Green Mountain College junior Ryan Dixon guides oxen while junior Casey Martin drives a cutting machines (GMC photo)
By Beth Daley, Globe Staff
Many people I know are attempting to reduce their carbon footprint when it comes to food. A few try to only buy locally grown vegetables to avoid emissions from transporting their salad ingredients from far away. An acquaintance has given up beef because its production gives off more greenhouse gases than chicken. A few people I’ve met are actually trying to grow all their own food.
Green Mountain College in Poultney Vermont, is taking it all a step further – attempting to see if its 24-acre Cerridwen Farm organic operations – from potato picking to cow milking – can be done with no reliance on fossil fuels whatsoever.
The four-year liberal arts college has given up tractors in favor of oxen to plow and hay. It’s installed solar collectors atop a barn roof to heat water for its two-cow dairy operation. Carbon dioxide emitted from the metabolisms of 80 chickens is shared with a next door greenhouse where CO2 levels can dip during the winter.

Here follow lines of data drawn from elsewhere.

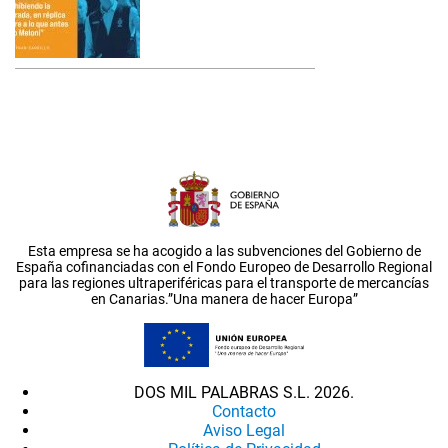
Esta empresa se ha acogido a las subvenciones del Gobierno de
España cofinanciadas con el Fondo Europeo de Desarrollo Regional
para las regiones ultraperiféricas para el transporte de mercancías
en Canarias.”Una manera de hacer Europa”
DOS MIL PALABRAS S.L. 2026.
Contacto
Aviso Legal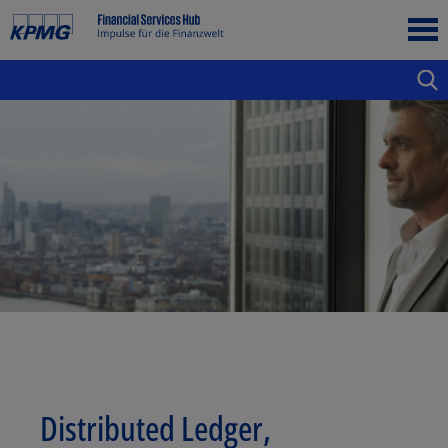
Distributed Ledger,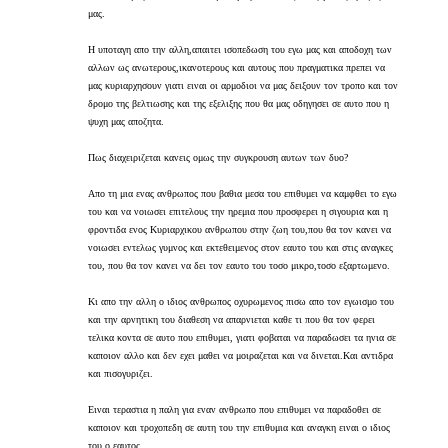
μας.
Η υποταγη απο την αλλη,απαιτει ισοπεδωση του εγω μας και αποδοχη των
αλλων ως ανωτερους,ικανοτερους και αυτους που πραγματικα πρεπει να
μας κυριαρχησουν γιατι ειναι οι αρμοδιοι να μας δειξουν τον τροπο και τον
δρομο της βελτιωσης και της εξελιξης που θα μας οδηγησει σε αυτο που η
ψυχη μας αποζητα.
Πως διαχειριζεται κανεις ομως την συγκρουση αυτων των δυο?
Απο τη μια ενας ανθρωπος που βαθια μεσα του επιθυμει να καμφθει το εγω
του και να νοιωσει επιτελους την ηρεμια που προσφερει η σιγουρια και η
φροντιδα ενος Κυριαρχικου ανθρωπου στην ζωη του,που θα τον κανει να
νοιωσει εντελως γυμνος και εκτεθειμενος στον εαυτο του και στις αναγκες
του, που θα τον κανει να δει τον εαυτο του τοσο μικρο,τοσο εξαρτωμενο.
Κι απο την αλλη ο ιδιος ανθρωπος οχυρωμενος πισω απο τον εγωισμο του
και την αρνητικη του διαθεση να απαρνιεται καθε τι που θα τον φερει
τελικα κοντα σε αυτο που επιθυμει, γιατι φοβαται να παραδωσει τα ηνια σε
καποιον αλλο και δεν εχει μαθει να μοιραζεται και να δινεται.Και αντιδρα
και πισογυριζει.
Ειναι τεραστια η παλη για εναν ανθρωπο που επιθυμει να παραδοθει σε
καποιον και τροχοπεδη σε αυτη του την επιθυμια και αναγκη ειναι ο ιδιος
του ο εαυτος.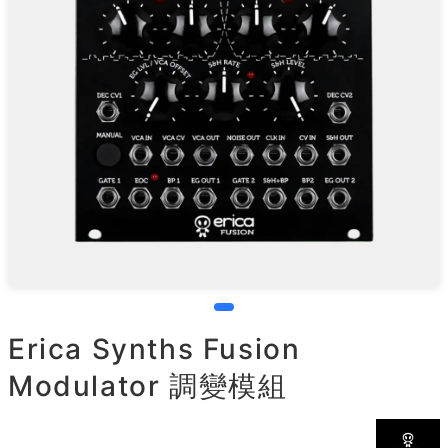
Erica Synths Fusion
Modulator 調變模組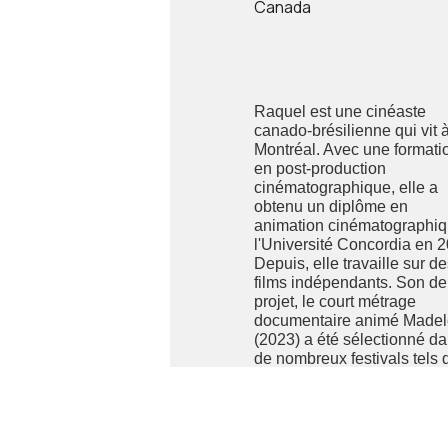
Canada
Raquel est une cinéaste
canado-brésilienne qui vit 
Montréal. Avec une formati
en post-production
cinématographique, elle a
obtenu un diplôme en
animation cinématographiq
l'Université Concordia en 
Depuis, elle travaille sur d
films indépendants. Son de
projet, le court métrage
documentaire animé Madel
(2023) a été sélectionné d
de nombreux festivals tels 
Hot Docs, Slamdance, Reg
et a remporté 11 prix, dont 
du meilleur court métrage
documentaire au Festival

And the farm – through an intensive new Farm Life Ecology summer class that includes students from other colleges – has an influx of manual labor which doesn’t use fossil fuels at all.
“Modern agriculture is heavily reliant on oil and other fossil energy sources – it’s extremely inefficient, with more than 20 calories required to produce and deliver one food calorie to a consumer’s plate,’’ said farm manager and ecology economist Kenneth Mulder. The college's effort is helped in large part from a $110,000 grant from the Jensen/Hinman Family Fund.

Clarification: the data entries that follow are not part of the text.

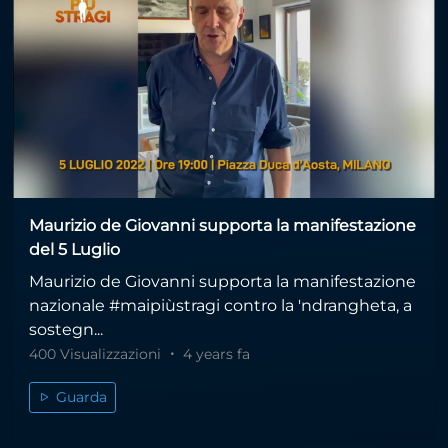
Maurizio de Giovanni supporta la manifestazione
del 5 Luglio
Maurizio de Giovanni supporta la manifestazione
nazionale #maipiùstragi contro la 'ndrangheta, a
sostegn...
400 Visualizzazioni
4 years fa
Guarda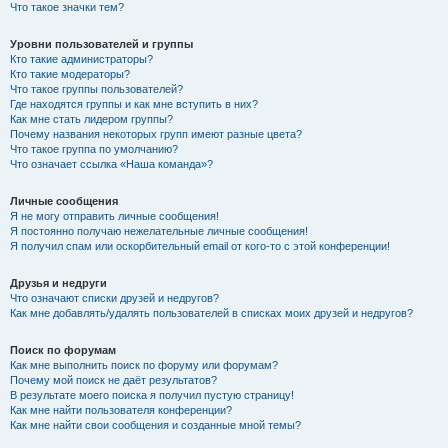
Что такое значки тем?
Уровни пользователей и группы
Кто такие администраторы?
Кто такие модераторы?
Что такое группы пользователей?
Где находятся группы и как мне вступить в них?
Как мне стать лидером группы?
Почему названия некоторых групп имеют разные цвета?
Что такое группа по умолчанию?
Что означает ссылка «Наша команда»?
Личные сообщения
Я не могу отправить личные сообщения!
Я постоянно получаю нежелательные личные сообщения!
Я получил спам или оскорбительный email от кого-то с этой конференции!
Друзья и недруги
Что означают списки друзей и недругов?
Как мне добавлять/удалять пользователей в списках моих друзей и недругов?
Поиск по форумам
Как мне выполнить поиск по форуму или форумам?
Почему мой поиск не даёт результатов?
В результате моего поиска я получил пустую страницу!
Как мне найти пользователя конференции?
Как мне найти свои сообщения и созданные мной темы?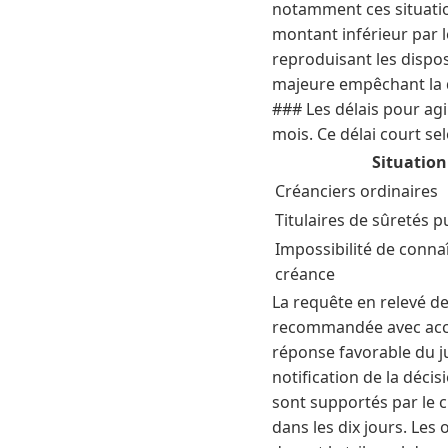
notamment ces situation
montant inférieur par le
reproduisant les dispos
majeure empêchant la déc
### Les délais pour agi
mois. Ce délai court se
Situation
Créanciers ordinaires
Titulaires de sûretés p
Impossibilité de connaî
créance
La requête en relevé de
recommandée avec accus
réponse favorable du ju
notification de la décisi
sont supportés par le c
dans les dix jours. Les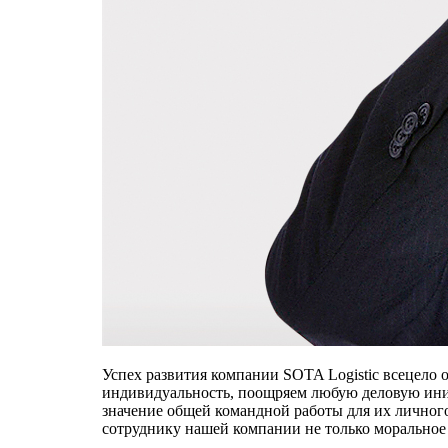
Успех развития компании SOTA Logistic всецело 
индивидуальность, поощряем любую деловую иниц
значение общей командной работы для их личного
сотруднику нашей компании не только моральное 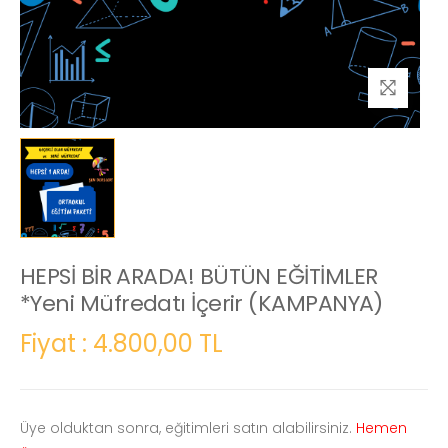
HEPSİ BİR ARADA! BÜTÜN EĞİTİMLER
*Yeni Müfredatı İçerir (KAMPANYA)
Fiyat : 4.800,00 TL
Üye olduktan sonra, eğitimleri satın alabilirsiniz.
Hemen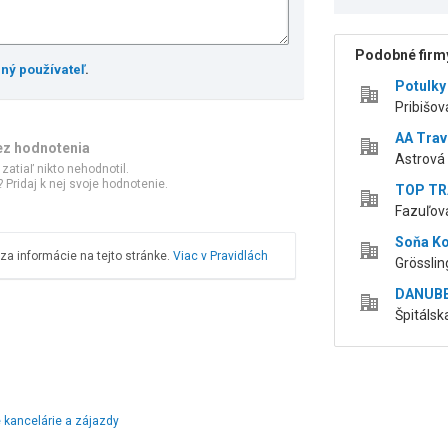
Podobné firmy
ený používateľ
.
Potulky
Pribišov
AA Trave
ez hodnotenia
Astrová 
 zatiaľ nikto nehodnotil.
 Pridaj k nej svoje hodnotenie.
TOP TRA
Fazuľová
Soňa Ko
a informácie na tejto stránke.
Viac v Pravidlách
Grösslin
DANUBE 
Špitálsk
 kancelárie a zájazdy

Mulder doesn’t have any expectation that the nation's farms will go fossil free. He even still has to use a bit to power the barn lights and a rototiller.
But if future farming is to be more local and sustainable, he believes students should be exploring organic growing in the context of traditional farming practices. It also gives students a more “intimate relationship” with the farm.
But most of all, in an age of factory farming Mulder says, “it shows it can be done.”